A US university in Tulsa, Oklahoma really cares about its students’ physical education. Perhaps too much. All incoming freshmen will now have to wear Fitbits to track their fitness levels.
Oral Roberts University—named after a Christian evangelist—has had mandatory fitness requirement since the university first opened in 1965. In the past, students would have to note down the amount of steps and exercise they’ve undertaken in a fitness book. Now, the university is embracing wearable technology to monitor and grade their students’ fitness levels.
William Wilson, the university’s president, proudly boasts in a statement that it’s the “first university in the world to offer this unique approach to a fitness program.” Apparently, the only complaints the university received have been about the money: A Fitbit costs $150 each.

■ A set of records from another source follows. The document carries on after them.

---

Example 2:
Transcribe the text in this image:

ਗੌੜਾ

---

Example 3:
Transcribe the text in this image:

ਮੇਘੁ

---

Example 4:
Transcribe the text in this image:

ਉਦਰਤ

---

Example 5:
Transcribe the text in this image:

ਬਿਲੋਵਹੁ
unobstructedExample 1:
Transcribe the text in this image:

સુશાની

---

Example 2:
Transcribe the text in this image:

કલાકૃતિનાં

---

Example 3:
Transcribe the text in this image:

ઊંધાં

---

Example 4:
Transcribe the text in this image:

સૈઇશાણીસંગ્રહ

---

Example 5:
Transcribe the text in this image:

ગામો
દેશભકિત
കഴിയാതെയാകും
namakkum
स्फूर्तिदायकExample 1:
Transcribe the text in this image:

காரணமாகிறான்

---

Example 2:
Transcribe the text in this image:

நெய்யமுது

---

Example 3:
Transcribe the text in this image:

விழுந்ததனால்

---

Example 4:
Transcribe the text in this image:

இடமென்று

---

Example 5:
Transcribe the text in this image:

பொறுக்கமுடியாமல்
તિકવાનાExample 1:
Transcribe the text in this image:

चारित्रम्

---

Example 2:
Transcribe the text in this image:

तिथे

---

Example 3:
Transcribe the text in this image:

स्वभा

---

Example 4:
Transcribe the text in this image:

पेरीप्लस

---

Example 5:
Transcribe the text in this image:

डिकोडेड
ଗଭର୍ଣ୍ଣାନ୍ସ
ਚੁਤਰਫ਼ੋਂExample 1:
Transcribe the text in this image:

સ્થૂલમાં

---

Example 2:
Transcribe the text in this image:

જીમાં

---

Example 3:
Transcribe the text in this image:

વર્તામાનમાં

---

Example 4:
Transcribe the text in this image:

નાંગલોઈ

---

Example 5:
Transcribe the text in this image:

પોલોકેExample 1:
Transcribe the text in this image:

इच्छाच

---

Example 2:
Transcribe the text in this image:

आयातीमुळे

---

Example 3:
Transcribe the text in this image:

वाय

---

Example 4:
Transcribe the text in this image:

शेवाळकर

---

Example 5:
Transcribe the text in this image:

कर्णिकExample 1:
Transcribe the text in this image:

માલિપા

The Fitbits will only be used to log heart-rate data and the amount of steps students take. Students who fail to make “satisfactory progress” in their fitness requirement will be deemed “deficient” and will need to enroll for more fitness classes the following semester. If students still fail to break enough of a sweat, they risk not graduating at all.
There aren’t many colleges that still make students meet physical-education requirements. In the 1920s, around 97% of universities had physical-education minimums, but that number dropped to 39% by 2010.
Oral Roberts University has a number of strict rules; students aren’t allowed to drink, smoke, or engage in premarital sex. This has led some to question whether the devices would be used for more nefarious means. The Fitbits used to have a “sexual activity” category, which was promptly removed after users were unwittingly sharing details of their sex lives on Google.
But rest assured, a representative from the university insisted they would not be able to use the device to track who’s having sex—nor would they want to.